Frage: Wie viele und welche Therapiepläne sind bereits in der Caspar-Bibliothek?

Max Michels: Wir bieten in unserer Caspar Bibliothek neben rund 65 Standard-Therapieplänen insgesamt knapp 1.000 Inhalte aus den Bereichen Orthopädie, Kardiologie, Neurologie, Onkologie, Psychosomatik und berufsgruppenorientierte Prävention an. Alle Inhalte orientieren sich an den Reha Therapiestandards der Deutschen Rentenversicherung und beinhalten neben der Bewegungstherapie auch Seminare, Vorträge, Schulungen, Kochrezepte und Entspannungsübungen. In unserem multimodalen System findet man auch alle relevanten Therapiebereiche wie Physio-, Sport und Ergotherapie, sowie Logopädie, Ernährungsberatung und Psychologie. Natürlich kann jeder Therapeut mit Hilfe von Caspar auch eigene, ICF-therapiezielorientierte Therapiepläne erstellen und diese individuell für seine Patienten anpassen. Jede Woche werden von unseren Kunden knapp 12.000 Therapiepläne an deren Patienten versendet.

Frage: Was meinen Wissenschaftler und Mediziner zum digitalen Therapieassistenten Caspar? Gibt es schon Untersuchungen zur medizinischen Wirksamkeit und Akzeptanz?

Max Michels: Ja, wir haben kürzlich im Bereich der stationären Prävention mit der Deutschen Rentenversicherung Knappschaft Bahn See und der Deutschen Bahn ein Modellprojekt aufgesetzt, begleitet von der Goethe Universität Frankfurt. 50 Teilnehmer aus den Berufsgruppen Lokführer, Rangierer oder Zugbegleiter waren dabei. Eine kontinuierliche ambulante Behandlung passt aber nicht zu ihrer Arbeitszeit - etwa wegen des häufig wechselnden Arbeitsortes, Schichtdiensten oder der Distanz des Wohnortes zur ambulanten Klinik. Daher haben wir uns gemeinsam ein Projekt überlegt, bei dem die Teilnehmer zwei Wochen stationär in einer Präventions-Klinik vorbereitet wurden, dort bereits auf Caspar angelernt wurden und dann in einer sechsmonatigen Nachbetreuungsphase unabhängig von Zeit und Ort mit Caspar weiter trainierten. Mit Hilfe von Chats oder Videotelefonie konnten die Therapeuten die Übungen und Ergebnisse mit den Patienten besprechen und interaktiv agieren. Über 60 Prozent der Teilnehmer haben das Programm mit Erfolg abgeschlossen, die Abbruchphase war deutlich unter dem Durchschnitt. Und 47 Prozent gaben an, dass sich ihre Gesundheit während der Übungen mit Caspar verbessert habe, keiner der Teilnehmer meinte, dass sich seine Gesundheit verschlechtert hätte. Professor Dr. Darko Jekauc von der Goethe Universität schreibt in seiner Evaluation, dass die Ergebnisse auf eine hohe Akzeptanz hinwiesen und die Einschätzung der Ärzte, Therapeuten und Patienten durchgehend positiv sei.

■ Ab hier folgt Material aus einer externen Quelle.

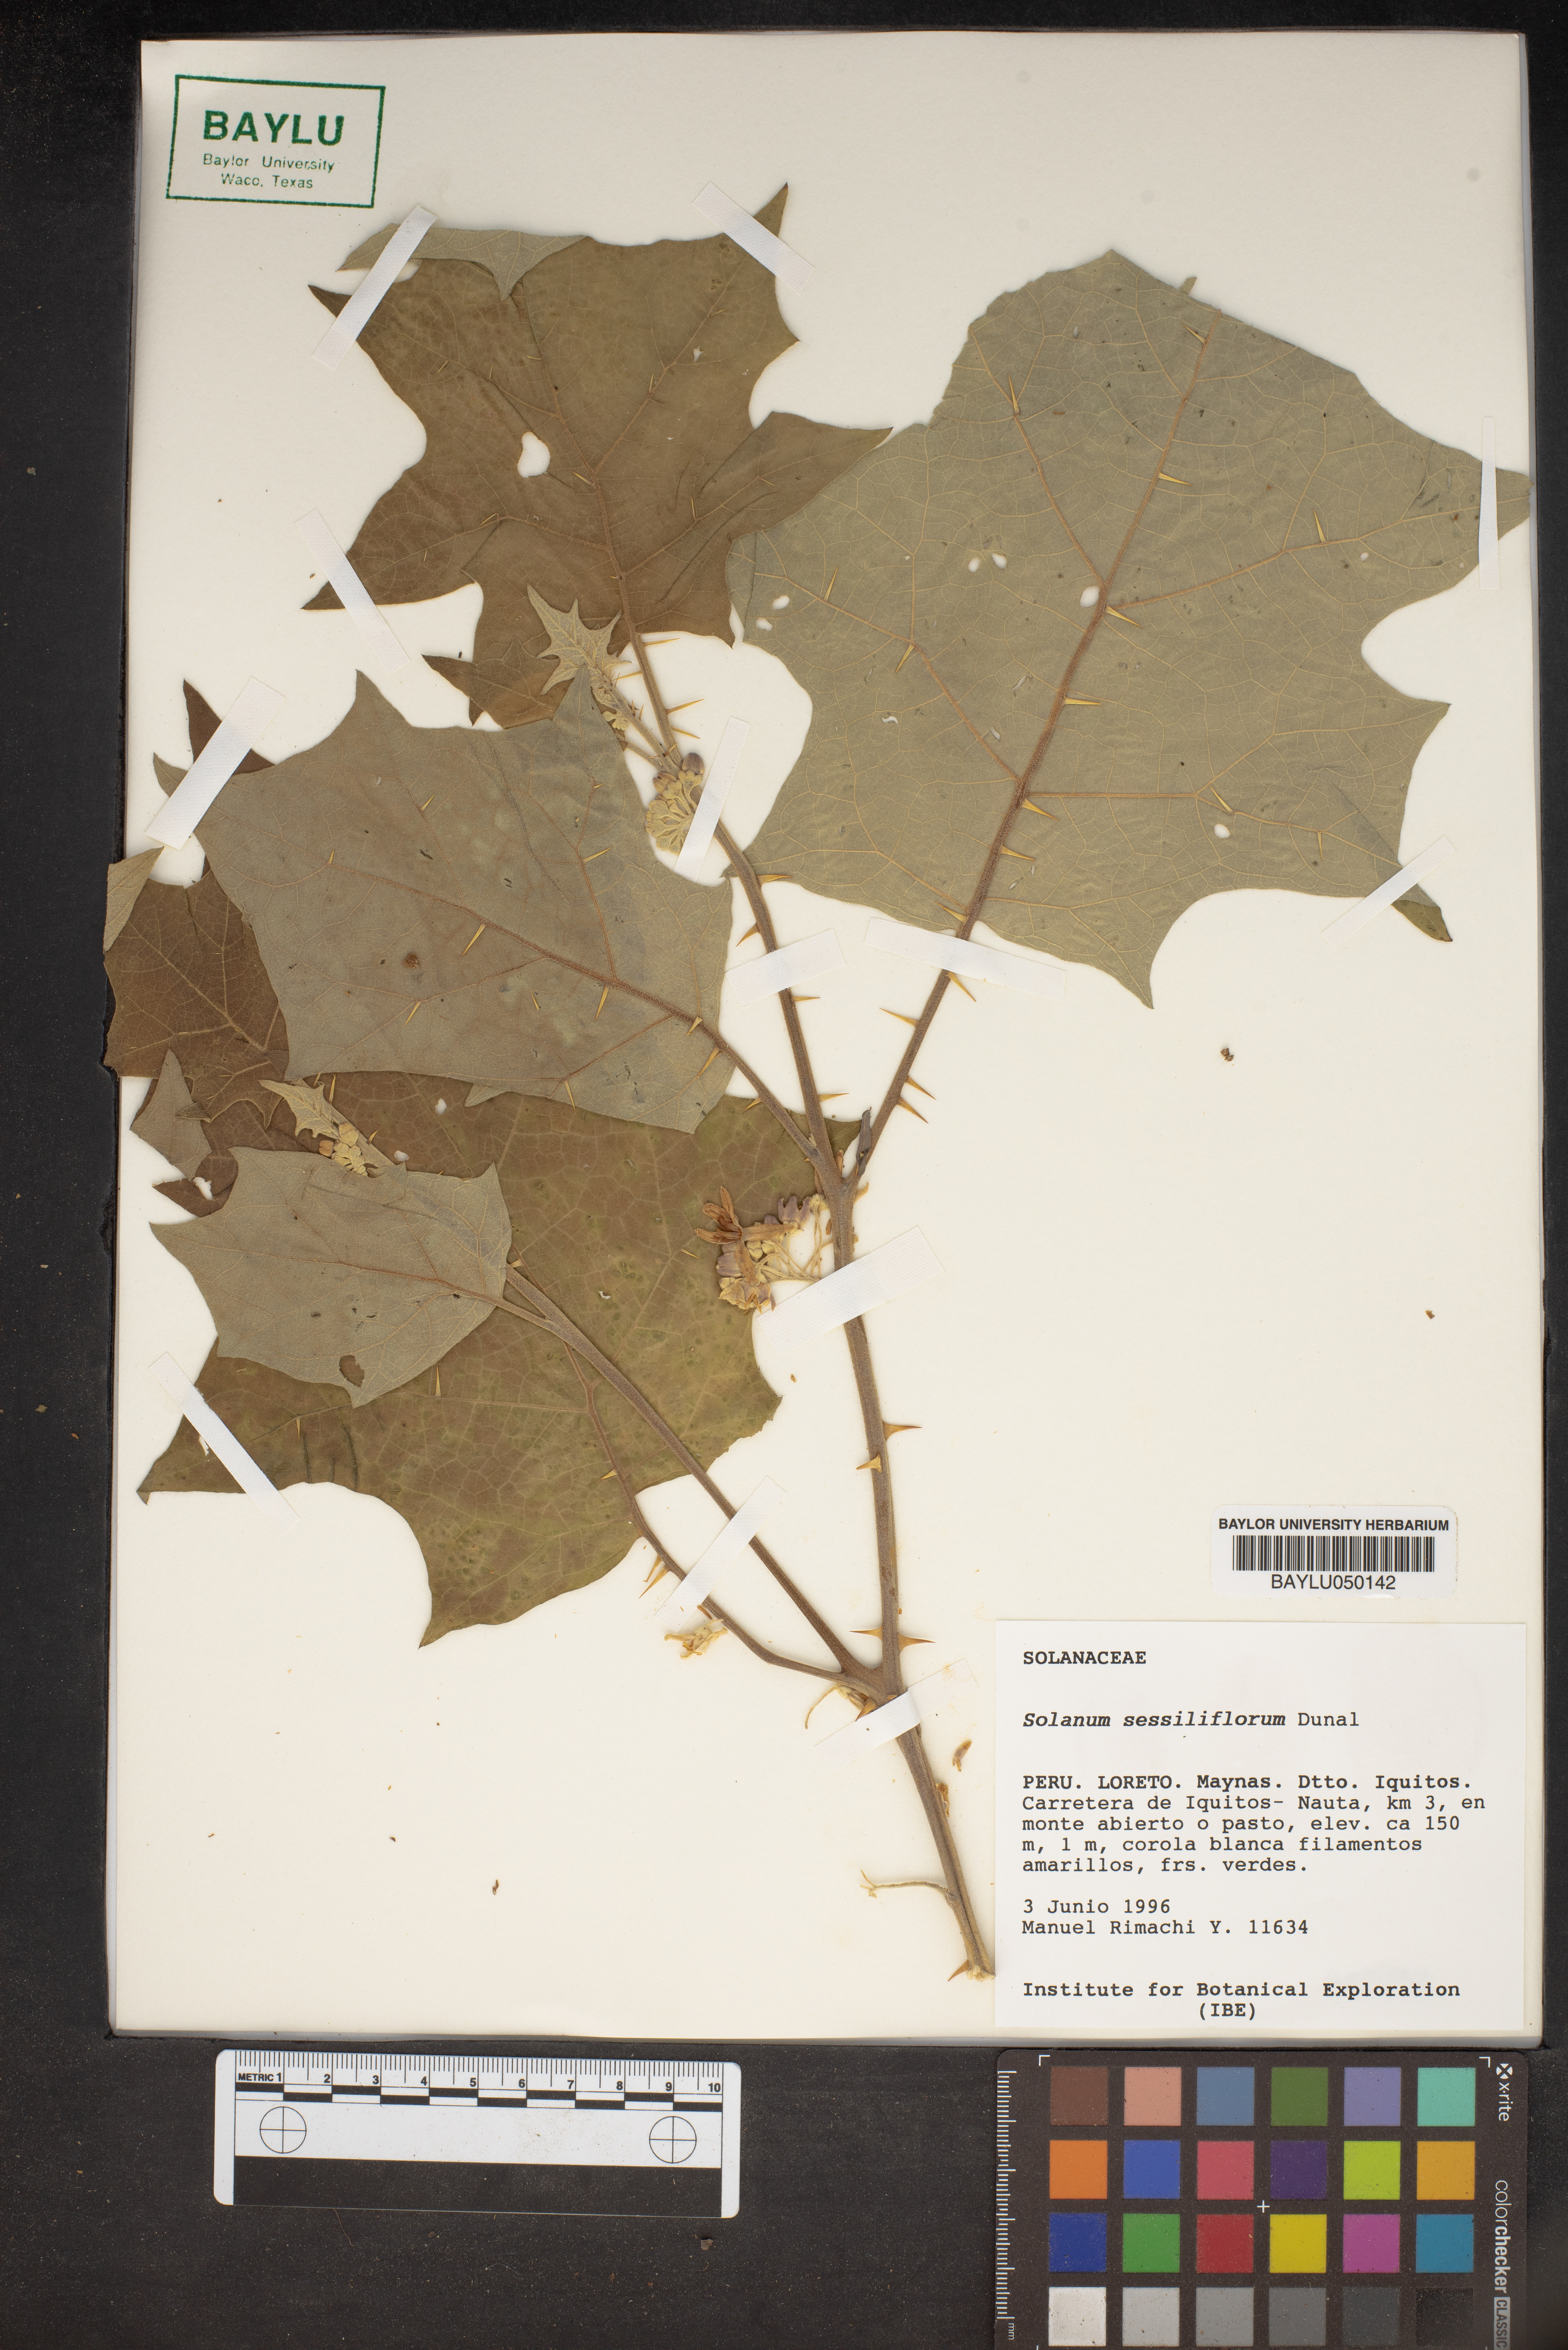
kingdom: Plantae
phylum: Tracheophyta
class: Magnoliopsida
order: Solanales
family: Solanaceae
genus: Solanum
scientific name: Solanum sessiliflorum
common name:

Frage: Wie wird sich Caspar finanzieren? Wer zahlt für den Service? Und wie entwickeln sich Ihre Umsätze?

Max Michels: Unsere Kunden sind die Kliniken. Sie nutzen unser System, um den Patienten eine neue Leistung zu bieten Die Kliniken können das System in ihre bestehenden medizinischen Konzepte integrieren, die Nachhaltigkeit sichern und den Patienten langfristiger an sich binden. In der Regel wird die digitale Therapie analog der FacetoFace-Therapie vergütet. Die Kostenträger haben ein sehr großes Interesse an der Tele-Rehabilitation, da mit ihrer Hilfe ein flächendeckendes Nachsorgeangebot in Deutschland etabliert und die Nachhaltigkeit der Rehabilitationsmaßnahmen sichergestellt werden kann. Wir haben in Deutschland bereits mehr als 70 zahlende Kunden – also ambulante und stationäre Kliniken.